Its challenges include funding and scaling up the education programme, while its future goals include scaling up school activities, displaying large-format sculptures in public spaces, and strengthening collaboration with artists and museums. Overall, it remains true to its mission of making data tangible, inclusive, and actionable.
UniversiDATA-Lab is a dynamic repository of analytical applications based on open data from Spanish universities, created in 2020 as a public-private collaboration and currently made up of six institutions. Its unified infrastructure facilitates the publication and reuse of data in standardized formats, reducing barriers and allowing students, researchers, companies and citizens to access useful information for education, research and decision-making.
Over the past three years, the project has grown from a prototype to a consolidated platform, with active applications such as the budget and retirement viewer, and a hiring viewer in beta. In addition, it organizes a periodic datathon that promotes innovation and projects with social impact.

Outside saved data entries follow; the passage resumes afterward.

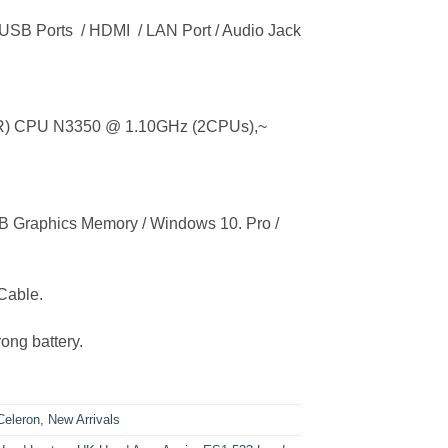
3 USB Ports / HDMI / LAN Port / Audio Jack
n(R) CPU N3350 @ 1.10GHz (2CPUs),~
Graphics Memory / Windows 10. Pro /
Cable.
ong battery.
eleron
,
New Arrivals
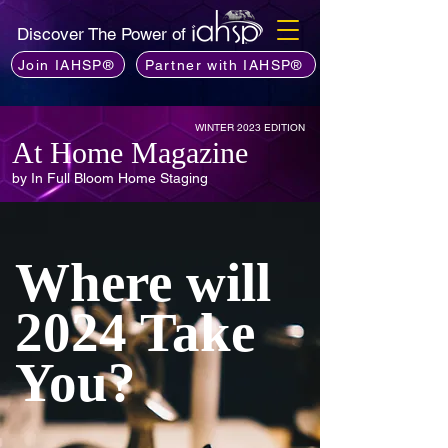
Discover The Power of
Join IAHSP®
Partner with IAHSP®
WINTER 2023 EDITION
At Home Magazine
by In Full Bloom Home Staging
Where will
2024 Take
You?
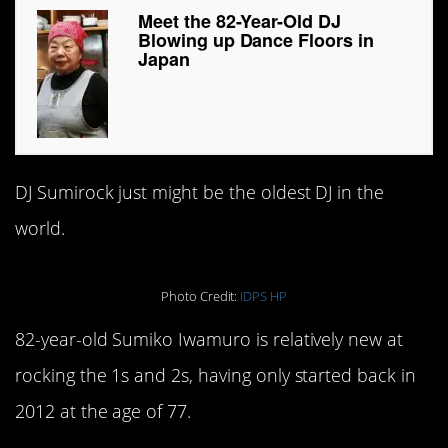
Meet the 82-Year-Old DJ
Blowing up Dance Floors in
Japan
DJ Sumirock just might be the oldest DJ in the
world.
Photo Credit:
IDPS HP
82-year-old Sumiko Iwamuro is relatively new at
rocking the 1s and 2s, having only started back in
2012 at the age of 77.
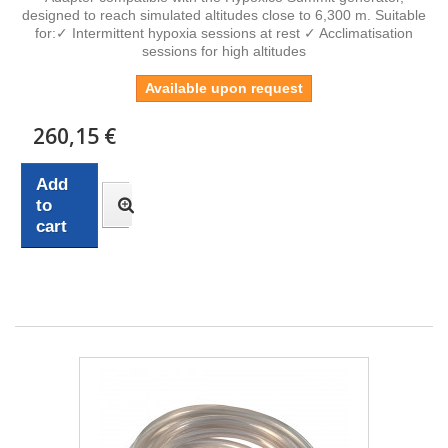
designed to reach simulated altitudes close to 6,300 m. Suitable
for:✓ Intermittent hypoxia sessions at rest ✓ Acclimatisation
sessions for high altitudes
Available upon request
260,15 €
Add
to
cart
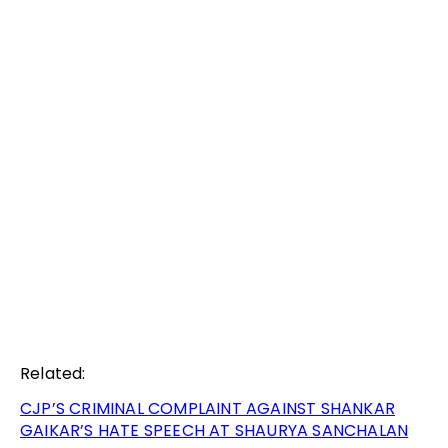
Related:
CJP’S CRIMINAL COMPLAINT AGAINST SHANKAR
GAIKAR’S HATE SPEECH AT SHAURYA SANCHALAN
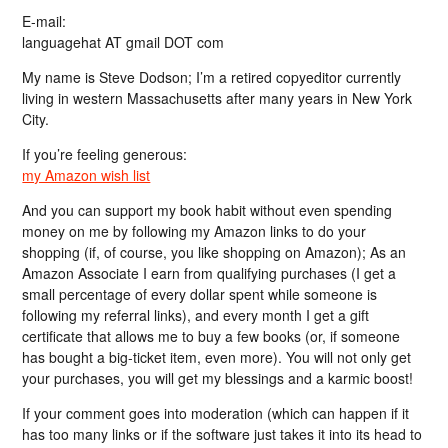
E-mail:
languagehat AT gmail DOT com
My name is Steve Dodson; I’m a retired copyeditor currently
living in western Massachusetts after many years in New York
City.
If you’re feeling generous:
my Amazon wish list
And you can support my book habit without even spending
money on me by following my Amazon links to do your
shopping (if, of course, you like shopping on Amazon); As an
Amazon Associate I earn from qualifying purchases (I get a
small percentage of every dollar spent while someone is
following my referral links), and every month I get a gift
certificate that allows me to buy a few books (or, if someone
has bought a big-ticket item, even more). You will not only get
your purchases, you will get my blessings and a karmic boost!
If your comment goes into moderation (which can happen if it
has too many links or if the software just takes it into its head to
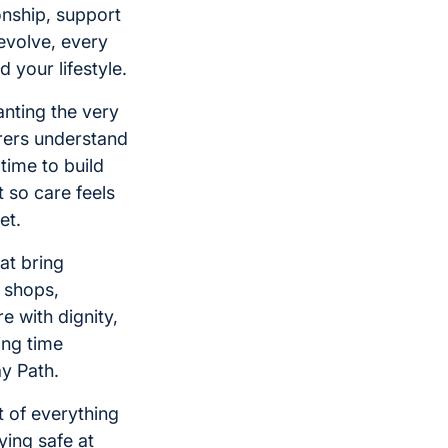
nship, support
 evolve, every
 your lifestyle.
anting the very
rers understand
time to build
 so care feels
et.
at bring
l shops,
e with dignity,
ing time
ay Path.
 of everything
ying safe at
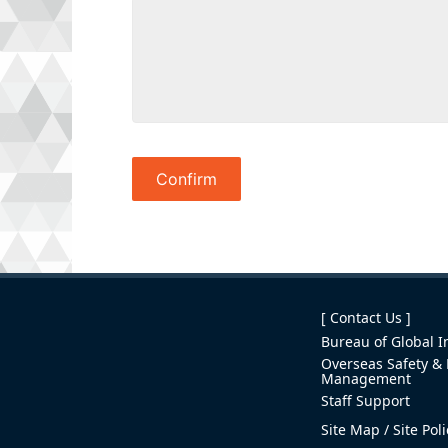
[ Contact Us ]
Bureau of Global In
Overseas Safety & 
Management
Staff Support
Site Map
Site Pol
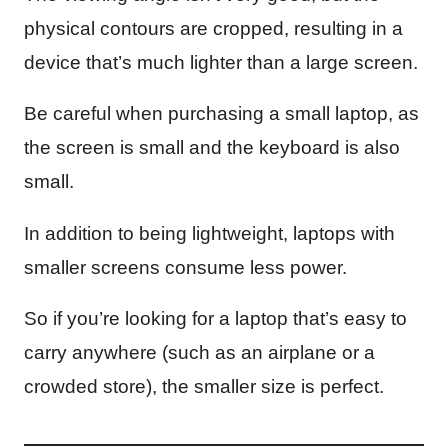
physical contours are cropped, resulting in a
device that’s much lighter than a large screen.
Be careful when purchasing a small laptop, as
the screen is small and the keyboard is also
small.
In addition to being lightweight, laptops with
smaller screens consume less power.
So if you’re looking for a laptop that’s easy to
carry anywhere (such as an airplane or a
crowded store), the smaller size is perfect.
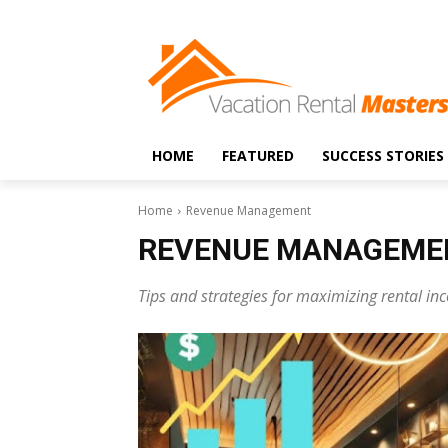
HOME
FEATURED
SUCCESS STORIES
Home
Revenue Management
REVENUE MANAGEME
Tips and strategies for maximizing rental i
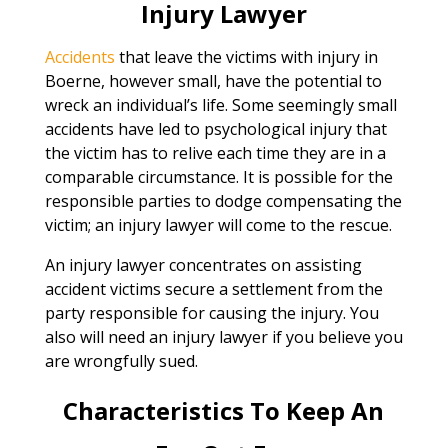
Injury Lawyer
Accidents
that leave the victims with injury in
Boerne, however small, have the potential to
wreck an individual’s life. Some seemingly small
accidents have led to psychological injury that
the victim has to relive each time they are in a
comparable circumstance. It is possible for the
responsible parties to dodge compensating the
victim; an injury lawyer will come to the rescue.
An injury lawyer concentrates on assisting
accident victims secure a settlement from the
party responsible for causing the injury. You
also will need an injury lawyer if you believe you
are wrongfully sued.
Characteristics To Keep An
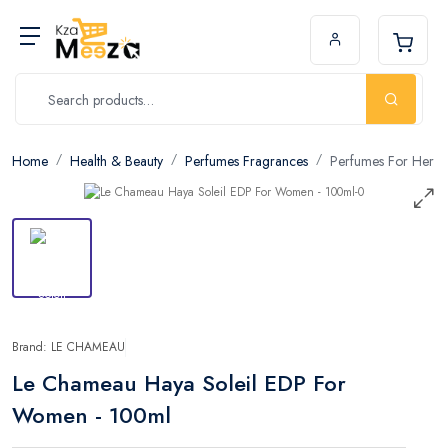
Home
Health & Beauty
Perfumes Fragrances
Perfumes For Her
Brand: LE CHAMEAU
Le Chameau Haya Soleil EDP For
Women - 100ml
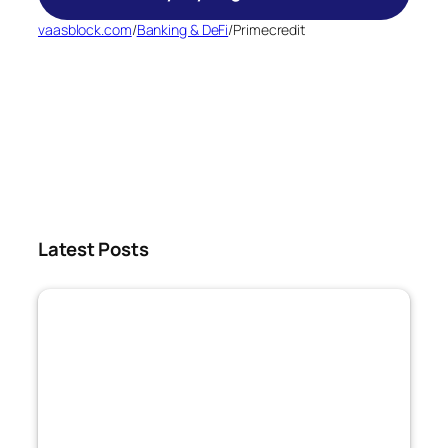
vaasblock.com
/
Banking & DeFi
/
Primecredit
Latest Posts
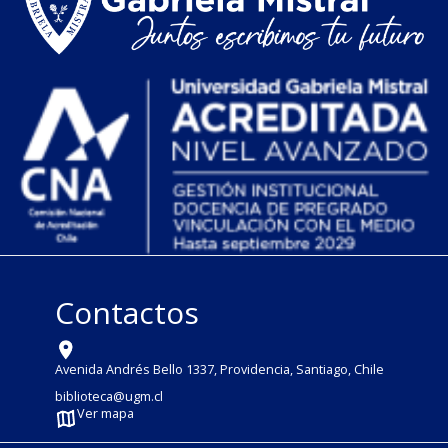
Contactos
Avenida Andrés Bello 1337, Providencia, Santiago, Chile
biblioteca@ugm.cl
Ver mapa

Its challenges include internal resistance at some universities and the complex anonymization of sensitive data, although it has responded with robust protocols and a focus on transparency. Looking to the future, it seeks to expand its catalogue, add new universities and launch applications on emerging issues such as school dropouts, teacher diversity or sustainability, aspiring to become a European benchmark in the reuse of open data in higher education.
Conclusion
In conclusion, the third volume of the Use Case Observatory confirms that open data has established itself as a key tool to boost innovation, transparency and sustainability in Europe. The projects analysed – and in particular the Spanish initiatives Planttes, Tangible Data and UniversiDATA-Lab – demonstrate that the reuse of public information can translate into concrete benefits for citizens, education, research and the environment.